La reiteración mutó a rutina inevitablemente. Y el siguió sus días de veredas empinadas y narices de pelo negro lacio. Y empezó a asociar aquello que sólo miraba de reojo antes de cruzar la puerta (primera mitad ignorancia, la otra simplemente celos). Comenzó a unir los colores a los hechos o susurros o noticias de los diarios. Y atando los hilos de un pincel que ya había roto, vio cuán claro el lienzo en su capricho, le dictaba cada mañana el transcurrir de su día.
Pronto supo que lo azul era lluvia, o invitaciones de pesca, o su resuelta vecina con un nuevo plan. Y que lo verde era desgracia (voluntades de un lienzo emancipado), y lo rosa tristeza, y lo amarillo una dicha leve. Y así.
A cualquiera podría agradarle un pequeño anticipo matutino. Sugerencias de paraguas o evitar llamadas nocturnas. Pero no al tipo de las botamangas desparejas; y no al año, no a los muchos años de conocer cada gota desparramada en el lienzo, de entender cada tono, de prever cada paso.
Sin embargo la salida no era sencilla ni próxima ni simplista como cualquiera imaginaría. No si el tipo ya ha creado una adicción, una simbiosis absoluta con aquella tela tan muda y engreída, tan putamente sabia. Pero como a todo artista el hábito le dolía más que nada. No había forma de eludir los dictados ciertos, ni maneras distintas de cruzar la calle, ni un modo nuevo de no mirar al sol.
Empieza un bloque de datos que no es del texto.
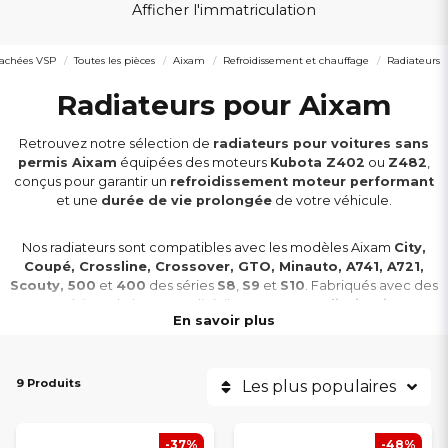
Afficher l'immatriculation
tachées VSP
Toutes les pièces
Aixam
Refroidissement et chauffage
Radiateurs
Radiateurs pour Aixam
Retrouvez notre sélection de
radiateurs pour voitures sans
permis Aixam
équipées des moteurs
Kubota Z402
ou
Z482
,
conçus pour garantir un
refroidissement moteur performant
et une
durée de vie prolongée
de votre véhicule.
Nos radiateurs sont compatibles avec les modèles Aixam
City,
Coupé, Crossline, Crossover, GTO, Minauto, A741, A721,
Scouty, 500
et
400
des séries
S8
,
S9
et
S10
. Fabriqués avec des
matériaux de haute qualité, ils assurent une
dissipation
En savoir plus
thermique optimale
et une
installation facile
.
Remplacez votre ancien radiateur pour maintenir une
9 Produits
Les plus populaires
température moteur idéale
, améliorer la
performance
globale
et réduire le risque de surchauffe. Commandez votre
radiateur Aixam
en ligne à
prix compétitifs
et profitez d’une
-37%
-48%
livraison rapide
partout en France.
Los días del tipo gris siguieron formando cruces en la pared. Y sus pasos se volvieron lentos, y su pelo paja, y su paja nula. Los cubiertos no se usaron más, y la ropa destiñó en su cuerpo.
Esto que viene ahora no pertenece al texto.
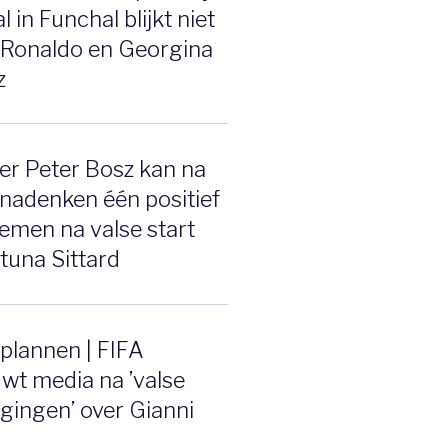
 in Funchal blijkt niet
 Ronaldo en Georgina
z
er Peter Bosz kan na
 nadenken één positief
emen na valse start
tuna Sittard
plannen | FIFA
wt media na ’valse
gingen’ over Gianni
Su voluntad y comisuras se habían ido juntas.
Entonces frenó con las dos manos. Aquellas de dedos perdidos y dibujos pasados con cigarros consejeros.
Brindó con agua por el pintor que habría sido sin su lienzo. Por lo que había dado, y nunca más saldría de su frente.
Cruzó la puerta, dejando atrás sus baldosas desparejas, su heladera celeste y sus etcéteras; y atando sus cordones rotos compró pintura y pincel nuevos. Regresó a la casa que usurpaba el lienzo y por última vez sus ojos volaron entre la maceta y los discos de aquel blues de olvido.

Así le sucedió a este tipo, que sí escuchó finalmente el sonido del disparo. Que mientras iba apagando la mirada, vió bailar en los azulejos tristes, a su sangre aún viva y a un óleo rojo contento.